SEATTLE – It was just one year ago that Sikh cab driver Sukhvir Singh was badly beaten by a customer he picked up after the Apple Cup football game.
Singh vividly remembers the attack he endured at the hands of a drunken passenger.
“My turban went up and he grabbed my ears with both hands and bit me very bad back here,” he said. “Says, you are in Iraqi terrorist. You did 9-1-1. And, I will kill you.”
The attack was captured on the taxi’s video camera and horrified members of the Sikh community, including University of Washington students Jay Singh and Paul Bassi.
“It affected us all really deeply as Sikhs to see this is happening right so close to home,” Jay Singh said.
Despite a busy class schedule, the friends decided they needed to do something.
Their solution was to create an informational sheet about Sikhs for cab drivers to hang in their cars.
“The most important point to get across is that Sikhs are Americans, they’re people just like you and I, who are working hard to put food on the table for their family,” Jay Singh said.
The students decided the best way to distribute their placards was not to go through the cab companies, but through the Sikh community itself. So they went to a temple in Renton where they promptly handed out 250 of their placards.
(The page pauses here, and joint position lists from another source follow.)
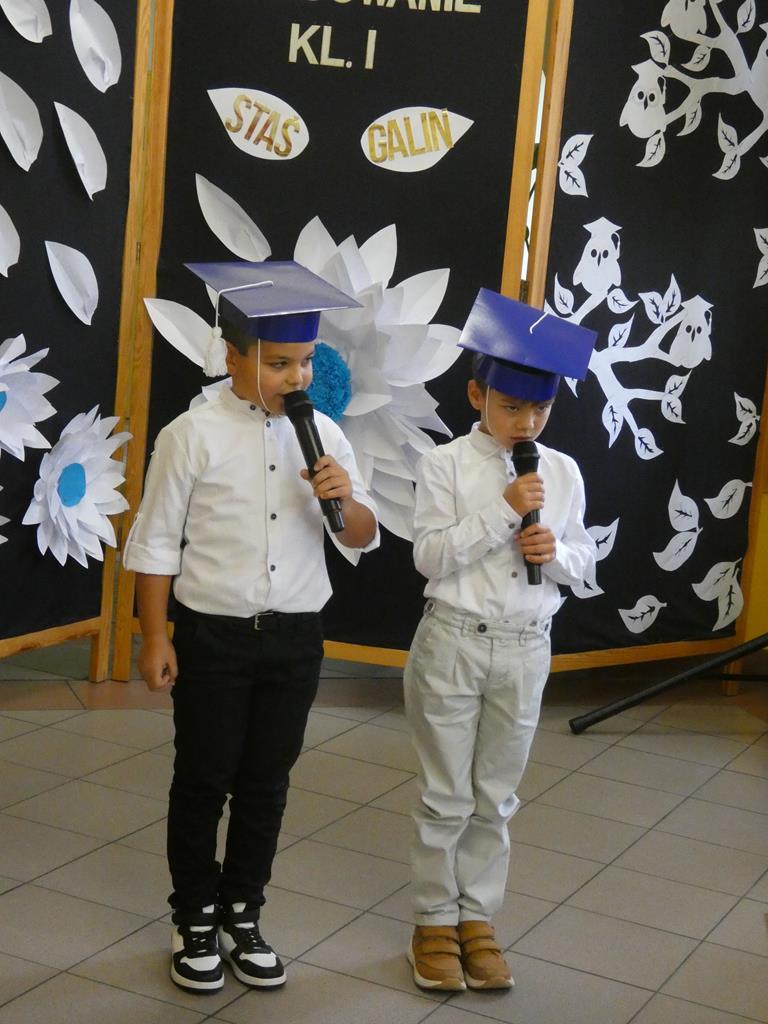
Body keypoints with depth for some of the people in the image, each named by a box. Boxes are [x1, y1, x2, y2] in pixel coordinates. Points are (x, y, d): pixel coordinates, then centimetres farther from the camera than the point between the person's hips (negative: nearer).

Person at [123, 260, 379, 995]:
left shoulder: (323, 435, 0)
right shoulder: (193, 435, -11)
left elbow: (364, 540, 5)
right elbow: (155, 543, -7)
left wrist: (345, 499, -17)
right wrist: (155, 638, -8)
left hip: (295, 637, 4)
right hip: (214, 635, -3)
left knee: (266, 783, 14)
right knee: (202, 781, 9)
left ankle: (243, 916, 31)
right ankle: (195, 921, 27)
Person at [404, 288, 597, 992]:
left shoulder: (563, 471, 3)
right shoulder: (446, 463, -8)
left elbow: (582, 559, 9)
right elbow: (430, 556, -15)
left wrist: (556, 553, -13)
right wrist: (505, 510, -21)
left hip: (526, 650, 3)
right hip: (453, 644, -3)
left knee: (496, 798, 13)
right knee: (446, 796, 7)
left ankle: (477, 919, 27)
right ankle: (435, 921, 22)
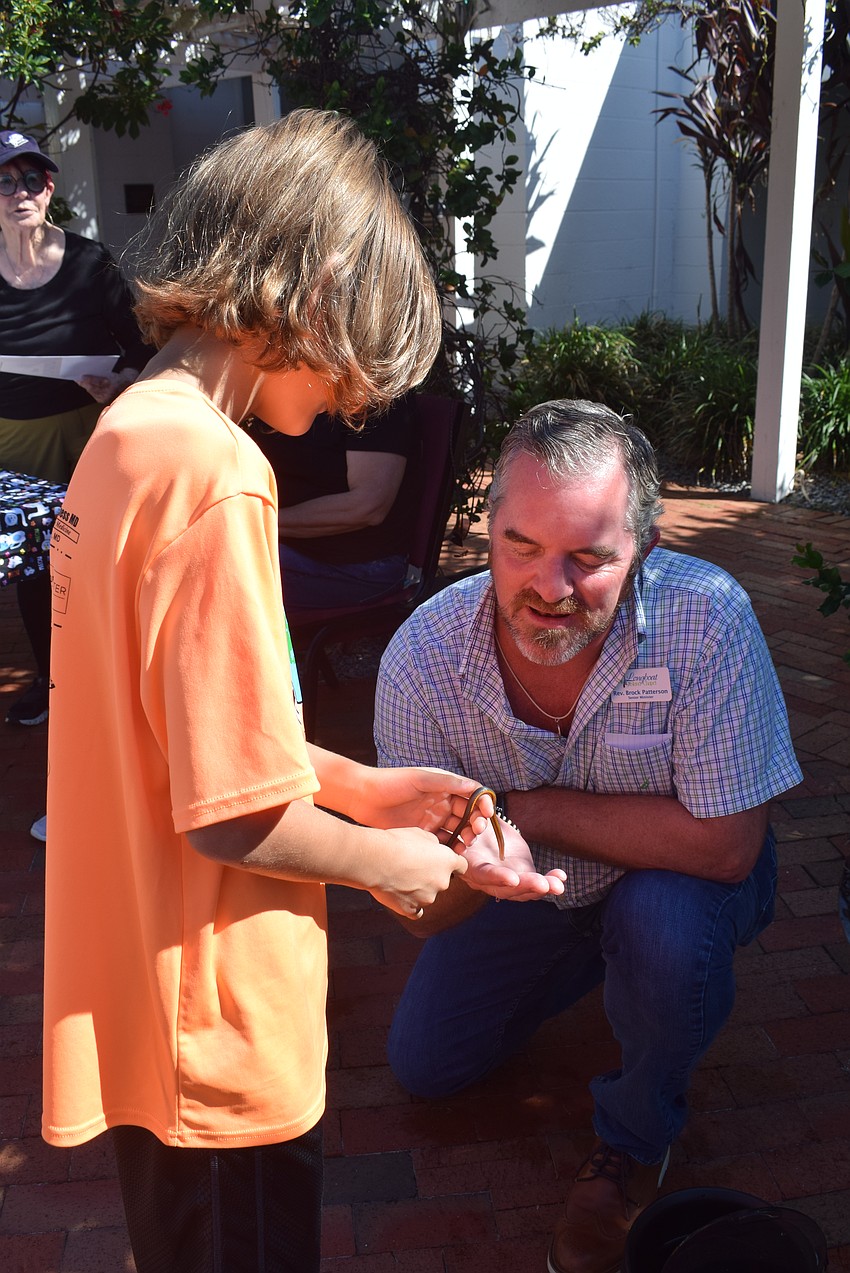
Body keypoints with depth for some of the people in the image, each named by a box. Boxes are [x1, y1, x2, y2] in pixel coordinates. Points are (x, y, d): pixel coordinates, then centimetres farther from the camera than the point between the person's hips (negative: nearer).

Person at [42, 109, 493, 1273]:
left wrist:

“Week after week we’d go back and we’d hear, they’d come up to us and say hey, this is really great, can we get a few more, give it to our friends, you know?” Bassi said.
The first person to receive a placard was Sukhvir Singh, who had it in his cab for several months.
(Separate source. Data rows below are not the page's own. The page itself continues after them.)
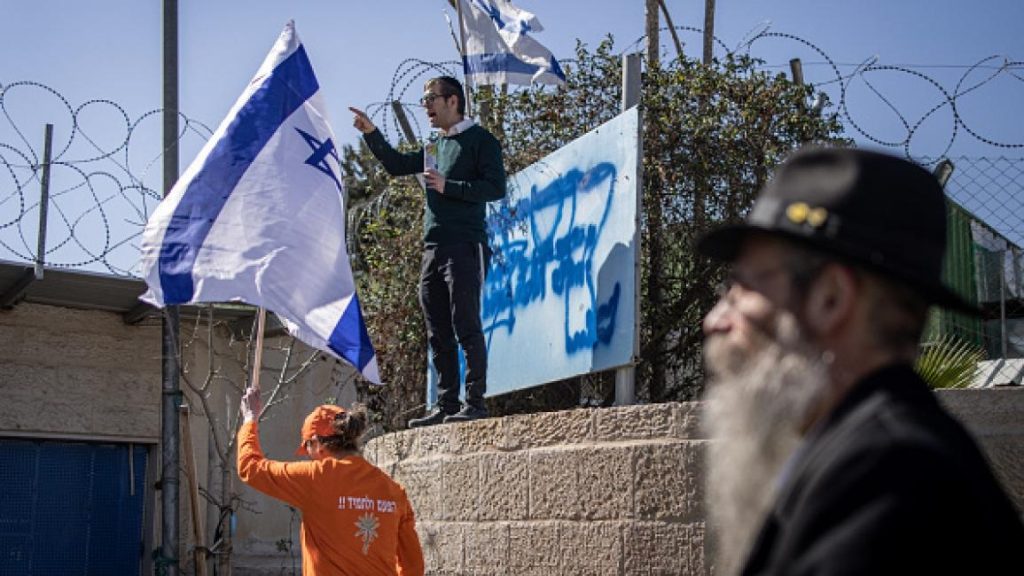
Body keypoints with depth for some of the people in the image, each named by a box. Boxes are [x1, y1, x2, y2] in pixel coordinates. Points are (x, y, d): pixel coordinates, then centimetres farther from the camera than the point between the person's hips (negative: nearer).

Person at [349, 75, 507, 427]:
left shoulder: (480, 140, 0)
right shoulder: (436, 146, 22)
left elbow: (496, 187, -11)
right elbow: (396, 165, 29)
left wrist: (447, 187, -13)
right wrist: (371, 134, 15)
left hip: (464, 247, -8)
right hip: (433, 249, 8)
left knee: (466, 326, -9)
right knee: (438, 334, 6)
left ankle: (475, 403, -7)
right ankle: (446, 406, 10)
Some cab companies are concerned the signs violate city policy, but Orange Cab is now re-evaluating the decision to take them out of taxis.
Meanwhile, Jay and Paul say they hope their handiwork inspires others to take a stand when they see an injustice.
Luis Vazquez pleaded guilty to second-degree assault and malicious harassment in the attack on Singh. Earlier this year, he was sentenced to nine months in jail.